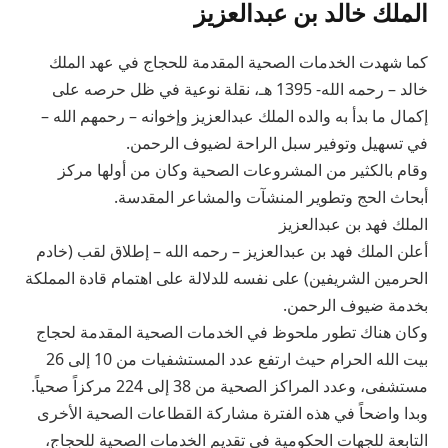
الملك خالد بن عبدالعزيز
كما شهدت الخدمات الصحية المقدمة للحجاج في عهد الملك
خالد – رحمه الله- 1395 هـ، نقلة نوعية في ظل حرصه على
إكمال ما بدأ به والده الملك عبدالعزيز وإخوانه – رحمهم الله –
في تسهيل وتوفير سبل الراحة لضيوف الرحمن.
وقام بالكثير من المشروعات الصحية وكان من أولها مركز
أبحاث الحج وتطوير المنشآت والمشاعر المقدسة.
الملك فهد بن عبدالعزيز
أعلن الملك فهد بن عبدالعزيز – رحمه الله – إطلاق لقب (خادم
الحرمين الشريفين) على نفسه للدلالة على اهتمام قادة المملكة
بخدمة ضيوف الرحمن.
وكان هناك تطور ملحوظ في الخدمات الصحية المقدمة لحجاج
بيت الله الحرام حيث ارتفع عدد المستشفيات من 10 إلى 26
مستشفى، وعدد المراكز الصحية من 38 إلى 224 مركزاً صحياً.
وبدا واضحاً في هذه الفترة مشاركة القطاعات الصحية الأخرى
التابعة للجهات الحكومية في تقديم الخدمات الصحية للحجاج،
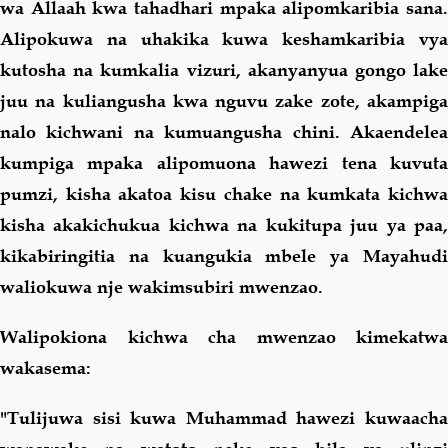
wa Allaah kwa tahadhari mpaka alipomkaribia sana.
Alipokuwa na uhakika kuwa keshamkaribia vya
kutosha na kumkalia vizuri, akanyanyua gongo lake
juu na kuliangusha kwa nguvu zake zote, akampiga
nalo kichwani na kumuangusha chini. Akaendelea
kumpiga mpaka alipomuona hawezi tena kuvuta
pumzi, kisha akatoa kisu chake na kumkata kichwa
kisha akakichukua kichwa na kukitupa juu ya paa,
kikabiringitia na kuangukia mbele ya Mayahudi
waliokuwa nje wakimsubiri mwenzao.
Walipokiona kichwa cha mwenzao kimekatwa
wakasema:
"Tulijuwa sisi kuwa Muhammad hawezi kuwaacha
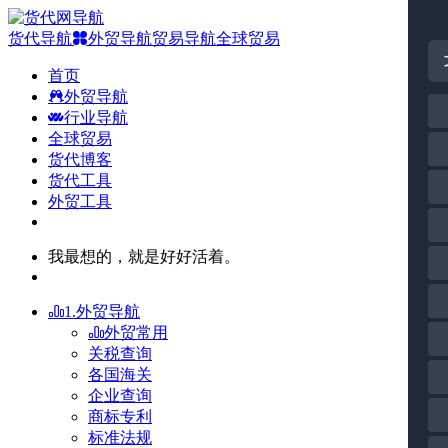
货代导航
外贸导航
贸易导航
全球贸易
首页
外贸导航
行业导航
全球贸易
货代博客
货代工具
外贸工具
我最想的，就是好好活着。
1.外贸导航
外贸常用
关税查询
各国海关
企业查询
商标专利
标准法规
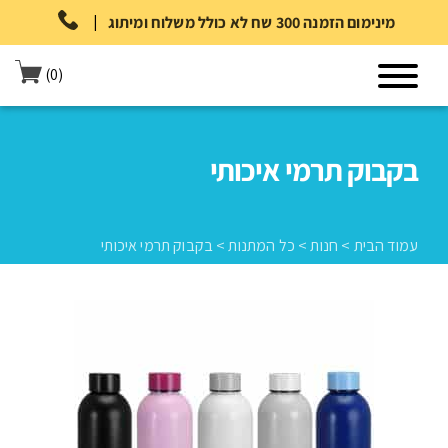
|
מינימום הזמנה 300 שח לא כולל משלוח ומיתוג
(0)
בקבוק תרמי איכותי
עמוד הבית
>
חנות
>
כל המתנות
>
בקבוק תרמי איכותי
עמוד הבית
>
חנות
>
כל המתנות
>
בקבוק תרמי איכותי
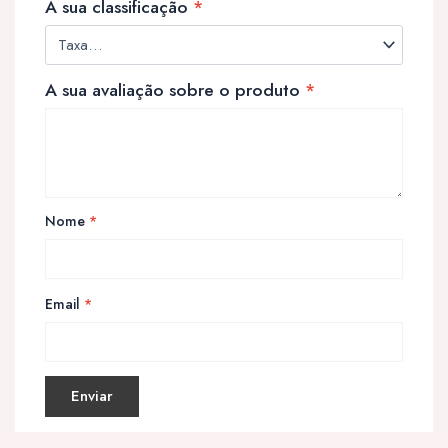
A sua classificação
*
A sua avaliação sobre o produto
*
Nome
*
Email
*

#####

Leave the pictures out and copy the rest of the data exactly.

• Your solution:
الملك خالد بن عبدالعزيز
كما شهدت الخدمات الصحية المقدمة للحجاج في عهد الملك
خالد – رحمه الله- 1395 هـ، نقلة نوعية في ظل حرصه على
إكمال ما بدأ به والده الملك عبدالعزيز وإخوانه – رحمهم الله –
في تسهيل وتوفير سبل الراحة لضيوف الرحمن.
وقام بالكثير من المشروعات الصحية وكان من أولها مركز
أبحاث الحج وتطوير المنشآت والمشاعر المقدسة.
الملك فهد بن عبدالعزيز
أعلن الملك فهد بن عبدالعزيز – رحمه الله – إطلاق لقب (خادم
الحرمين الشريفين) على نفسه للدلالة على اهتمام قادة المملكة
بخدمة ضيوف الرحمن.
وكان هناك تطور ملحوظ في الخدمات الصحية المقدمة لحجاج
بيت الله الحرام حيث ارتفع عدد المستشفيات من 10 إلى 26
مستشفى، وعدد المراكز الصحية من 38 إلى 224 مركزاً صحياً.
وبدا واضحاً في هذه الفترة مشاركة القطاعات الصحية الأخرى
التابعة للجهات الحكومية في تقديم الخدمات الصحية للحجاج،
wa Allaah kwa tahadhari mpaka alipomkaribia sana.
Alipokuwa na uhakika kuwa keshamkaribia vya
kutosha na kumkalia vizuri, akanyanyua gongo lake
juu na kuliangusha kwa nguvu zake zote, akampiga
nalo kichwani na kumuangusha chini. Akaendelea
kumpiga mpaka alipomuona hawezi tena kuvuta
pumzi, kisha akatoa kisu chake na kumkata kichwa
kisha akakichukua kichwa na kukitupa juu ya paa,
kikabiringitia na kuangukia mbele ya Mayahudi
waliokuwa nje wakimsubiri mwenzao.
Walipokiona kichwa cha mwenzao kimekatwa
wakasema:
"Tulijuwa sisi kuwa Muhammad hawezi kuwaacha
货代导航
外贸导航
贸易导航
全球贸易
首页
外贸导航
行业导航
全球贸易
货代博客
货代工具
外贸工具
我最想的，就是好好活着。
1.外贸导航
外贸常用
关税查询
各国海关
企业查询
商标专利
标准法规
|
מינימום הזמנה 300 שח לא כולל משלוח ומיתוג
(0)
בקבוק תרמי איכותי
עמוד הבית
>
חנות
>
כל המתנות
>
בקבוק תרמי איכותי
עמוד הבית
>
חנות
>
כל המתנות
>
בקבוק תרמי איכותי
A sua classificação
*
A sua avaliação sobre o produto
*
Nome
*
Email
*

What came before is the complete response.